Más que un trabajo creador, daba la sensación, a medida que dibujaba con su pluma de tinta negra, que aquello era juego, divertimiento, scherzo. Sin embargo, el diálogo no se interrumpía entre nosotros y con Walterio Carbonell, que compartía a veces aquellos encuentros domingueros. Cuando no había un compromiso, una película o una obra de teatro de por medio, el palique continuaba unas pocas cuadras más allá, en el café Old Navy del boulevard Saint-Germain, ante un expreso fuerte y espumoso, aunque en ocasiones Fayad ordenaba una copa de vino blanco que iba paladeando entre una y otra réplica de la conversación. A veces, amigas y amigos latinoamericanos, franceses o cubanos se unían a nosotros, o nosotros a ellos, y el grupo animaba la noche.

Allí veíamos con mucha frecuencia al dramaturgo Arthur Adamov, todavía en el candelera teatral parisino, a pesar de que ya había dejado atrás las obras del absurdo que durante un tiempo le dieron cierta no­toriedad que compartía con lonesco. El hombre, poco cuidadoso en cuanto al atuendo, siempre llegaba al café acompa­ñado de su esposa y de una colilla a apaga­da, chamuscada, entre las comisuras de los labios, un poco a lo Bogart, y un lío de manuscritos bajo el brazo. Punto de en­cuentro de muchos latinoamericanos, a aquel café también acudían, aunque de ello me enteraría muchos años después, Gar­cía Márquez y Julio Cortázar, entre otros escritores y artistas.

Fayad Jamis

No olvido, no puedo olvidar uno de nues­tros primeros encuentros cuando hacía unas pocas semanas había arribado a Pa­rís con Nivaria Tejera, su mujer, y su hija Rauda, que si no recuento mal, tenía muy poco tiempo de nacida. Vivían ellos en uno de los lugares más increíbles que imaginar­se pueda. Primero que todo había que atravesar los laberintos de frutas, tarimas de pescados, legumbres y otros alimentos del enorme mercado próximo al metro Denfert-Rochereau. Fayad y Nivaria nos habían invitado a almorzar a Nicolás Guillén, a Lisandro Otero y a quien ahora evoca y, cuando creíamos que habíamos llegado al fondo mismo del mercado, vimos una enorme barbacoa de madera hacia la cual tuvimos que ascender por una escalera de quita y pon, muy frágil, que “crujía como un barco al garete”, como dice un verso del poeta. El piso gemía a cada paso; de ello puede dar fe el escultor Agustín Cárdenas, que en esa época, recién llegado a París, tenía en una de aquellas divisiones, su estudio. No puedo precisar si era enero o febrero, pero lo cierto es que hacía un frío que desencuadernaba al más bravo y en la habitación de nuestros anfitriones el apara­to de calefacción, de aspecto antediluvia­no (muy parecido a uno de los artefactos que pintaba Acosta León), despedía una humareda tal que nos envolvía como a ciertos personajes fantasmales de Shakes­peare, comentábamos divertidos, toman­do muy “a la cubana” aquella inesperada y sui géneris escenografía. Y de veras que estaban ricos aquellos frijoles negros dor­midos y el arroz blanco desgranado y los plátanos fritos y lo demás, que bien pudo ser carne de puerco o biftec o huevos también fritos. Un homenaje a sabores que se iban perdiendo de nuestro paladar y queríamos, necesitábamos recuperar, aunque fuese fugazmente, en una tarde donde el recuerdo del sol y el calor cubanos nos vivificaba en aquella brumosa y gélida ciudad.

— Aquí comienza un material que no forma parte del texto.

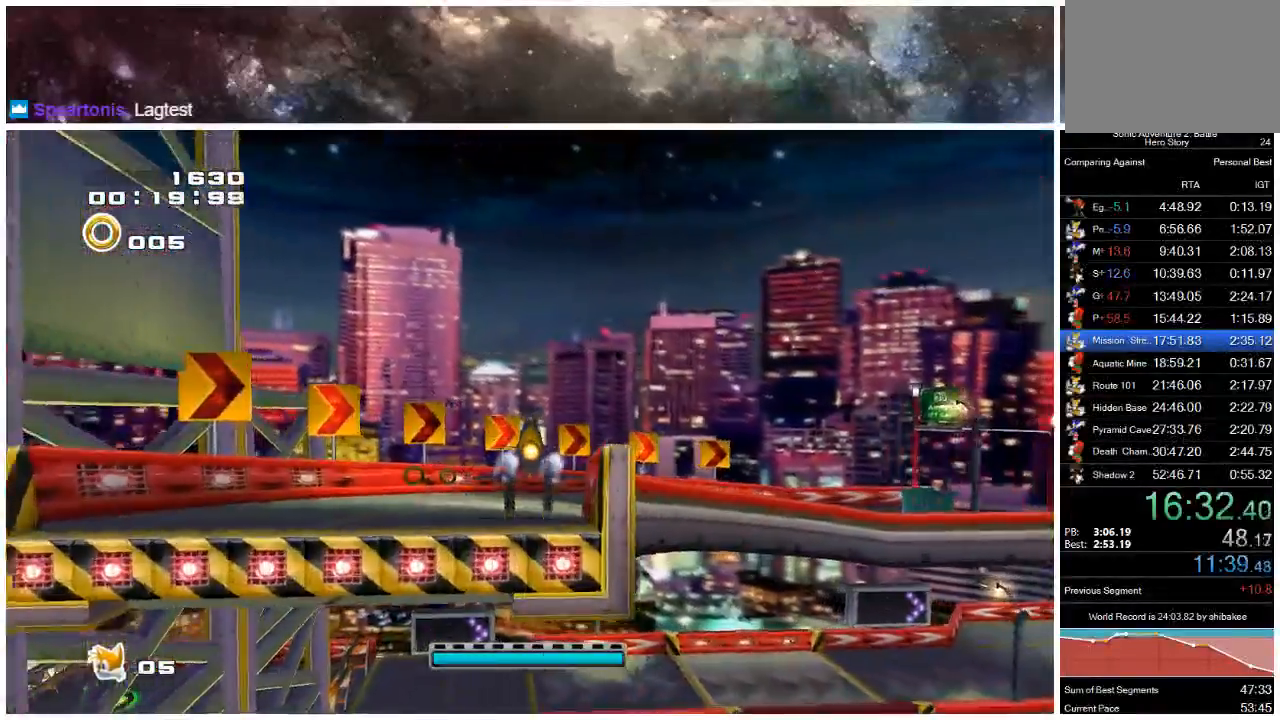
{"buttons": [], "left_stick": "up-left", "right_stick": "center", "events": [[450, "left_stick", "up-left"]]}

En ocasiones nos encontrábamos en el estudio de Szabo, un escultor de origen húngaro que residía hacía años en París. En aquel salón enorme, desnudo y sin calefacción de la rué Delambre, hacía Fayad su trabajo de “negro” para sobrevi­vir. Cubierto por la máscara protectora, soldaba el metal al cual le arrancaba rami­lletes de chispas de colores. Tengo la absoluta certidumbre de que cada una de las piezas de hierro que trabajó, por la profesionalidad que lo caracterizaba, la marcó con su impronta personal, a pesar de todo.

Trato de reconstruir en mi memoria sus reacciones cada vez que se mencionaba o se hablaba de su empleador y no recuerdo haber visto una expresión de agrado, complacencia y mucho menos simpatía. Segu­ramente se sentía muy explotado y, a la vez, tenía la conciencia de que en cada escultu­ra se escurría, entregaba gran parte de su talento de creador y de artista para benefi­cio económico y relumbre del otro, en tanto él, contra la pared, se veía forzado por necesidad a realizar tan ingrata tarea.

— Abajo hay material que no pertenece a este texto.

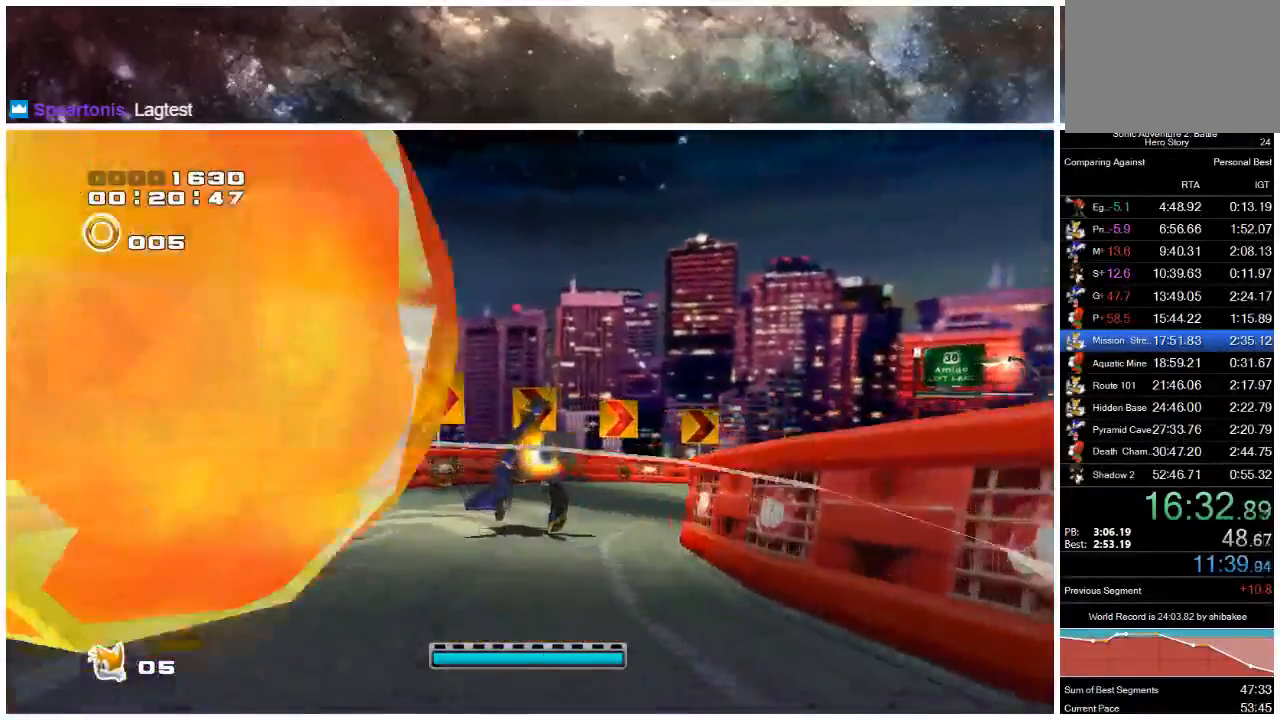
{"buttons": ["A"], "left_stick": "up-left", "right_stick": "center", "events": [[283, "A", "down"]]}
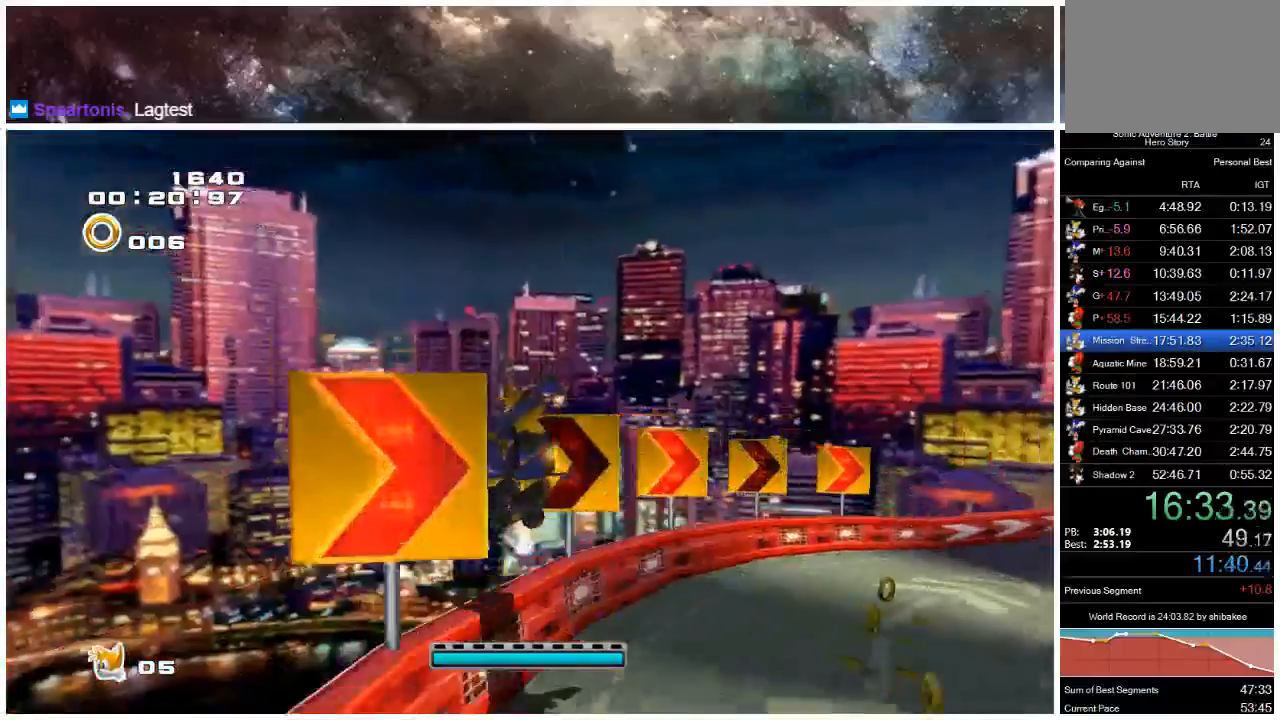
{"buttons": [], "left_stick": "up-left", "right_stick": "center", "events": [[117, "A", "up"], [267, "left_stick", "left"], [367, "left_stick", "up-left"]]}
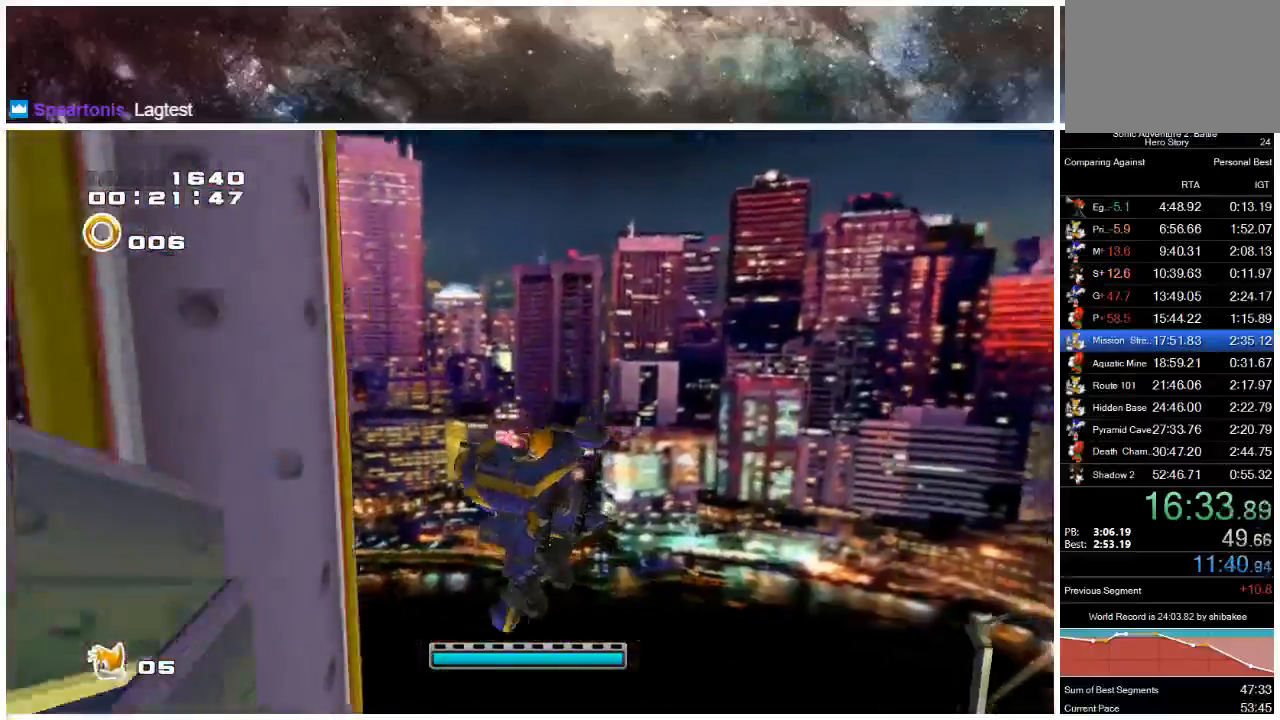
{"buttons": [], "left_stick": "up-left", "right_stick": "center", "events": []}
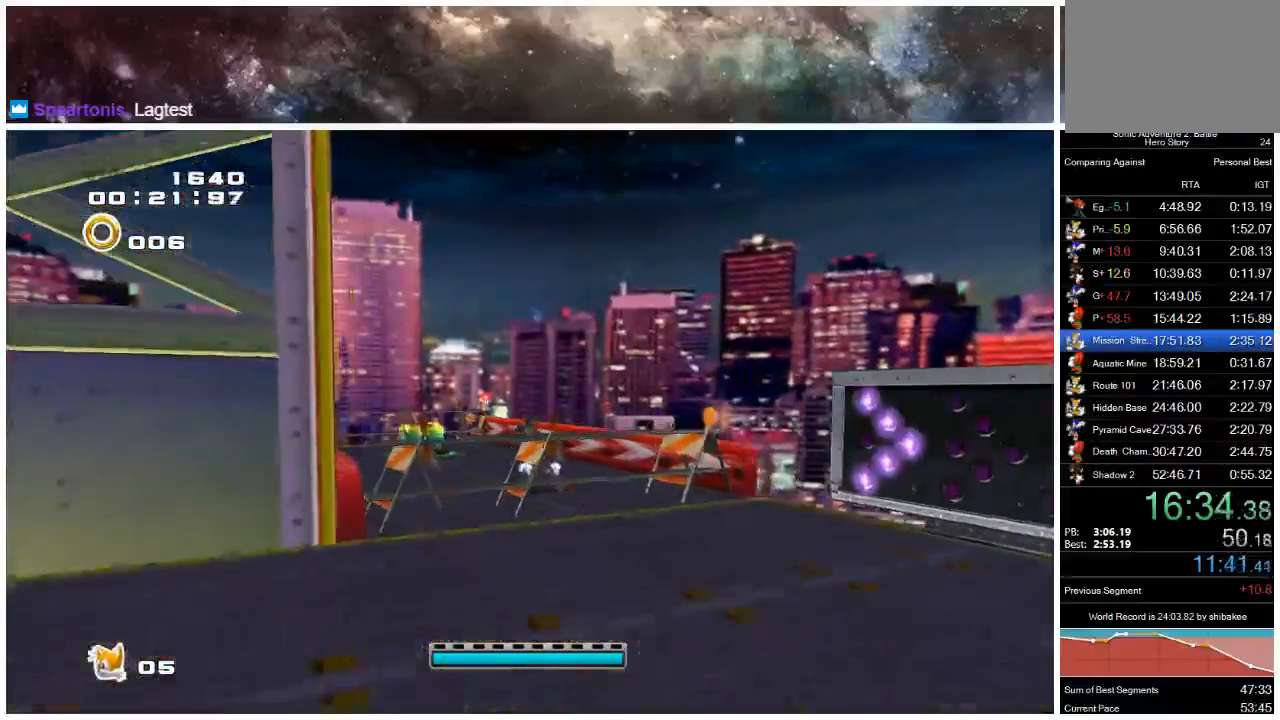
{"buttons": [], "left_stick": "up-left", "right_stick": "center", "events": []}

Tal vez la única compensación –si así puede llamársele– era poder disponer de un rincón para dormir “en una buhardilla de yeso y tablas de cartón” de aquel casco polar y, a veces, con un impulso de su voluntad, ponerse a pintar cuando ya había caído la noche, algunos de sus cuadros, en los que predominaban los azules, los na­ranjas y los rojos, indistintamente; cuevas, vibraciones telúricas, magmas, lavas íg­neas, rocas incandescentes, quizás su modo de gritar con texturas y colores lo que ya venían diciendo sus poemas en aquella ciudad para él hostil, donde “la soledad se extiende por todas partes”, pero llena de encantos y atractivos como amante cas­quivana, veleidosa, difícil, no siempre ac­cesible. Una pintura donde volcaba y a la vez ocultaba, conscientemente o no, sus refriegas con la vida, haciendo catarsis mediante el acto mágico de atrapar y exor­cizar sus sueños y pesadillas de entonces.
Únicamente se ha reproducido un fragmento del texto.